Actually, a visible sign of relief registered across the faces of every parent in the conversation circle. Talking about your children can be extremely stressful. Aside from the obvious fact that you wonder if you’re being a good enough parent compared to Johnny’s parents (Johnny has been on a plane six times already; your child has only been on a plane that either requires a carnival ticket or a quarter to board) most parents don’t want to get tagged as a bragger—it’s the schoolyard equivalent to the Scarlet “A.”
A parental bragger’s questions about your child are pre-scripted and loaded, especially the “what level is your child reading at?” question. Seemingly harmless, but in reality lethal to your family’s reputation. Okay, okay, lethal to your reputation. I firmly believe that the question is asked for one of two reasons: 1) it’s an opportunity for that parent to tell you that their second-grader is reading Homer; or, 2) it’s an opportunity for them to whisper around the schoolyard, “Ann was more interested in reading the proof percentage on the alcohol labels than reading Dick and Jane to her kids.”
So, needless to say, there was a collective sigh when Chris told us that she was very concerned about her son’s hamster, Oreo. Oreo was inexplicably losing his hair. We all resounded in a heartfelt “tsk, tsk, tsk,” because without hair, what good is a hamster? They’re only cute because they're fluffy. Take away the fluff, and they become hairless monsters. The vet prescribed meds for Oreo, but it was too costly to do further tests. I pondered if just a small dose of Rogaine would help.

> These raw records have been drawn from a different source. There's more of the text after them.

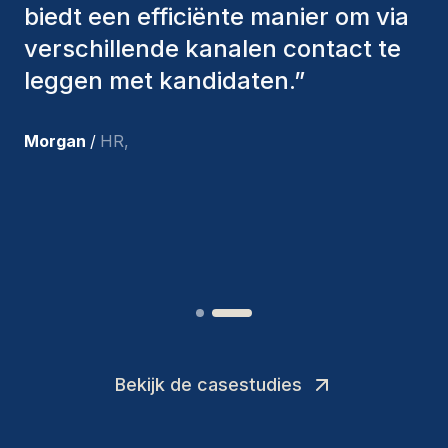
om ons de juiste kandidaten aan te
bieden. De mensen die we hebben
aangenomen, zijn nog steeds bij
ons en persoonlijk ben ik zeer
tevreden met de recente
toevoegingen aan ons team.
”
Joakin
/
Deputy-AMLCO
,
Bekijk de casestudies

Chris continued that while sitting in the vet’s waiting room, there was a woman holding a guinea pig wearing a visor around its neck. The owner reported that “Muffy” was diagnosed with breast cancer and had recently undergone a lumpectomy. The visor was to keep her from biting at the incision. Also, she was undergoing chemo. Silence fell upon the group, and I unexpectedly became verklempt. My throat ached from trying to restrain a sob. At that moment there was no greater tragedy than knowing that somewhere out there was a guinea pig with breast cancer wearing a lampshade visor.

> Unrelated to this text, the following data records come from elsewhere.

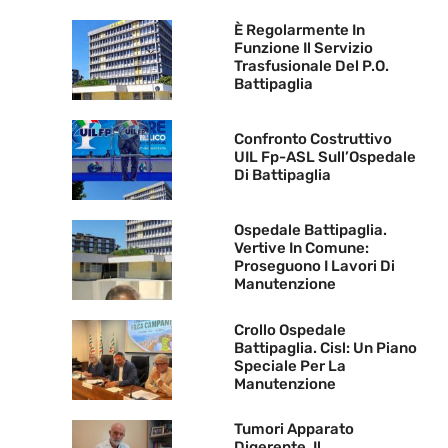
È Regolarmente In
Funzione Il Servizio
Trasfusionale Del P.O.
Battipaglia
Confronto Costruttivo
UIL Fp-ASL Sull’Ospedale
Di Battipaglia
Ospedale Battipaglia.
Vertive In Comune:
Proseguono I Lavori Di
Manutenzione
Crollo Ospedale
Battipaglia. Cisl: Un Piano
Speciale Per La
Manutenzione
Tumori Apparato
Digerente. Il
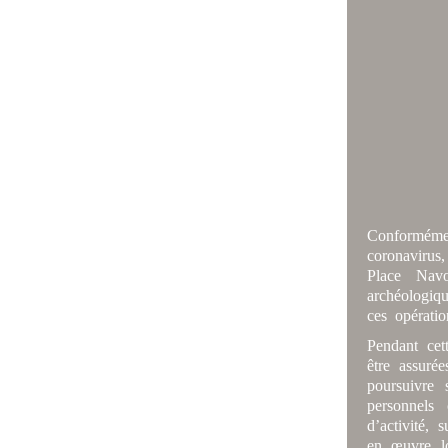
Conforméme
coronavirus
Place Navo
archéologiqu
ces opérati
Pendant cet
être assurée
poursuivre 
personnels
d’activité,
en œuvre lo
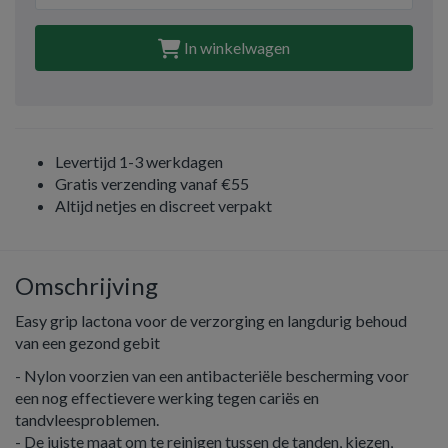
In winkelwagen
Levertijd 1-3 werkdagen
Gratis verzending vanaf €55
Altijd netjes en discreet verpakt
Omschrijving
Easy grip lactona voor de verzorging en langdurig behoud
van een gezond gebit
- Nylon voorzien van een antibacteriële bescherming voor
een nog effectievere werking tegen cariës en
tandvleesproblemen.
- De juiste maat om te reinigen tussen de tanden, kiezen,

I finally broke the silence. “We need to walk for Muffy! We need to get a sponsor, like Purina, to organize a breast cancer walk for animals with breast cancer!”
Morbid thoughts of Muffy led me to thoughts of my “Bad Dog,” being afflicted with breast cancer. I mean, I already check her body for lumps at least three times a week. I could be walking around with horns protruding from my exterior for all I check my body, but next to the possibility of my children or family getting cancer, the idea of my dog getting cancer puts me right over the edge.
Oreo’s family had just lost their dog, Tee Gee, after 17years, followed by a carnival fish, so Chris was eager to do all she could to restore Oreo to good health. My son took the death of his carnival fish, “Carny,” hard. I didn’t have the heart to tell him that after a “CSI” (Carny Suicide Investigation) it was discovered that his sister murdered the fish. She thought Carny would like a morning cup of coffee, and poured the dregs from my cup into the unfiltered bowl. I thought the water looked particularly cloudy, but decided to let my husband deal with it. A few hours later, Carny was floating like a pool toy.
Unfortunately, Oreo didn’t make it, but I’m hoping Muffy does. One thing I can always count on—no matter what I say or do, “Bad Dog” will always greet me with a wagging tail and a sloppy tongue. That’s more than I can say for my kids who are more likely to greet me with a wagging tongue and a sloppy tail.